Speech Recognition
Speaker-independent speech recognition over the telephone is now a commercially viable solution for automating routine call centre transactions. This technology can result in significant cost savings while also improving service levels, and can be used by anyone with access to a telephone, anywhere, without any special training or equipment.
To make sense of the technology it is helpful to make two distinctions:
- Speaker dependent vs. speaker independent recognition.
- Basic Interactive Voice Response (IVR) vs. more sophisticated Automated Speech Recognition (ASR) and Natural Language (NL) systems.
Speaker dependence vs. speaker independence
Speaker-dependent systems only recognise a particular individual's voice, after fairly extensive training. The most familiar application of this technology are dictation products from suppliers such as Dragon and IBM. Dictation products are gradually becoming more acceptable but are unlikely to become widely used until it is possible to use continuous speech without prior training. Another application is voice verification, where the unique physical characteristics of a particular voice are used to authenticate an individual. This is highly relevant to banks and is the subject of another white paper on this website
Speaker-independent speech recognition technology allows any person, with any accent or dialect, to communicate with a computer using continuous speech, a large vocabulary, and increasingly natural language patterns. This technology can be used with high quality microphones in PCs or kiosks, but its most exciting application for banks and other financial institutions is to enable routine transactions over the telephone.
IVR vs. ASR/NL
Intercative Voice Response (IVR) has been around for some time and can be regarded as the "plumbing" of a modern speech recognition system. Vendors such as Periphonics, Syntellect and Intervoice supply industrial strength systems for call centres which handle advanced telephony and CTI (computer/telephony integration) features such as call direction, load balancing, and screen popping, as well as touchtone (or DTMF) selection from a menu of options, rudimentary recognition of a few words such as single digits and yes/no, and automated speech generation. IVR technology is used by many banks (eg NatWest's Actionline) and works reasonably well, but leaves a lot to be desired and will never be accepted by a large majority of the population.
Automated Speech Recognition / Natural Language (ASR/NL) technology from vendors such as Nuance is far more sophisticated. Because it operates at the level of phonemes rather than words, it is possible to recognise huge vocabularies, and sophisticated algorithms now allow customers to ask questions, make commands, and engage in a dialogue using increasingly natural, continuous speech, albeit in a limited subject domain.
The significance of speaker-independent automated speech recognition
Most banks, already saddled with costly branch networks, have built large call centres to handle telephone enquiries and transactions. These call centres are proving to be a victim of their own success - call volumes are growing rapidly and this means growing costs (on top of the branch costs) since good telephone operators are expensive. But up to 80% of call centre transactions are simple, routine transactions such as balance enquiries, funds transfers or pre-authorised payments which can easily be automated using the new generation of speech technology. Moreover, even complex transactions start with up to a minute's worth of routine identification and authentication of the customer, which can also be automated. The bottom line is massive potential cost savings for banks.

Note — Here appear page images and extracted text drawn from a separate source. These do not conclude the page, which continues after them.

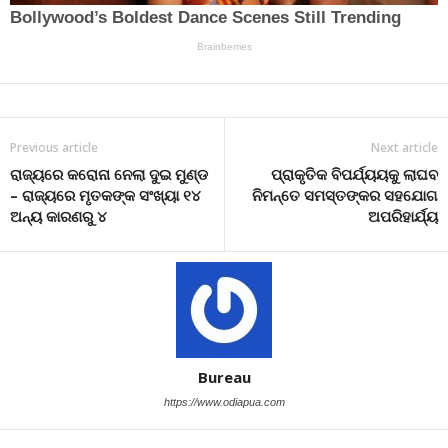
Previous article
Next article
ରାଜ୍ୟରେ କରୋନା ନେଲା ଦୁଇ ମୁଣ୍ଡ
ପ୍ରାକୃତିକ ବିପର୍ଯ୍ୟୟକୁ ଲାଘବ
– ରାଜ୍ୟରେ ମୃତକଙ୍କ ସଂଖ୍ୟା ୧୪
ନିମନ୍ତେ ସମସ୍ତଙ୍କର ସହଯୋଗ
ଅନ୍ୟ କାରଣରୁ ୪
ଅପରିହାର୍ଯ୍ୟ
Bureau
https://www.odiapua.com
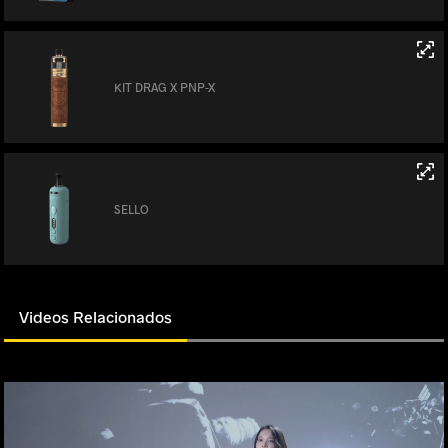
KIT DRAG X PNP-X
SELLO
Videos Relacionados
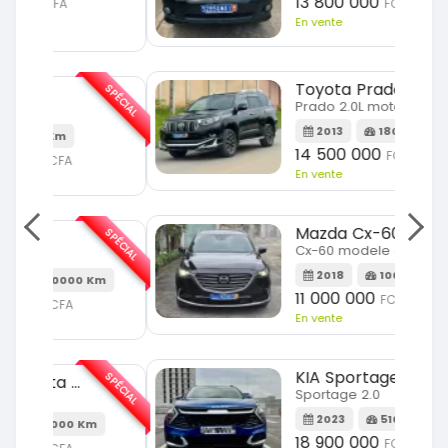
13 800 000
FCFA
En vente
SPÉCIAL
Toyota Prado
SPÉCIAL
Prado 2.0L moteur d4d
2013
180000 Km
14 500 000
FCFA
En vente
SPÉCIAL
Mazda Cx-60
SPÉCIAL
Cx-60 modele cx9 full option
2018
100000 Km
Km
11 000 000
FCFA
En vente
SPÉCIAL
KIA Sportage
SPÉCIAL
Sportage 2.0
2023
51000 Km
m
18 900 000
FCFA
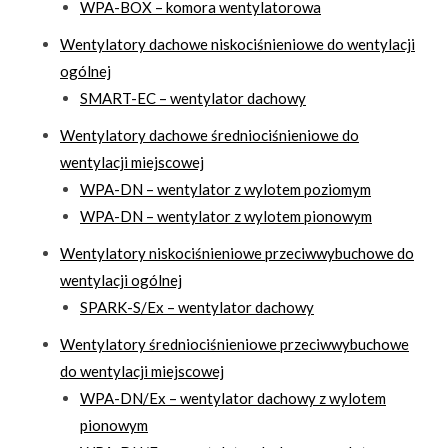
WPA-BOX – komora wentylatorowa
Wentylatory dachowe niskociśnieniowe do wentylacji
ogólnej
SMART-EC – wentylator dachowy
Wentylatory dachowe średniociśnieniowe do
wentylacji miejscowej
WPA-DN – wentylator z wylotem poziomym
WPA-DN – wentylator z wylotem pionowym
Wentylatory niskociśnieniowe przeciwwybuchowe do
wentylacji ogólnej
SPARK-S/Ex – wentylator dachowy
Wentylatory średniociśnieniowe przeciwwybuchowe
do wentylacji miejscowej
WPA-DN/Ex – wentylator dachowy z wylotem
pionowym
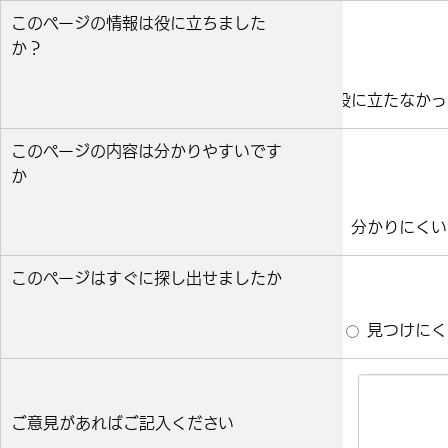
このページの情報は役に立ちました
か？
役に立った
どちらとも言えない
役に立たなかっ
このページの内容は分かりやすいです
か
分かりやすい
どちらとも言えない
分かりにくい
このページはすぐに探し出せましたか
すぐ見つかった
どちらとも言えない
見つけにく
ご意見があればご記入ください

Of course this raises the question will customers accept talking to a computer rather than a human being? The answer seems to be definitely yes provided the dialogue is well designed. In fact many customers actually prefer automated facilities - the service is available 24 hours a day, there is no waiting for a call to be answered, the transaction can be accomplished quickly, in a streamlined manner, with no potential embarrassment.
The important point about this technology is that it can be used by anyone (or at least anyone with access to a telephone), anywhere, without any prior training or special equipment.
A word of warning however. As with any new technology, it is the human factors surrounding the systems which at the end of the day determine success or failure. Good dialogue design is critical, and many other issues need to be carefully considered, such as customer authentication, interaction with other delivery channels, and links to host systems.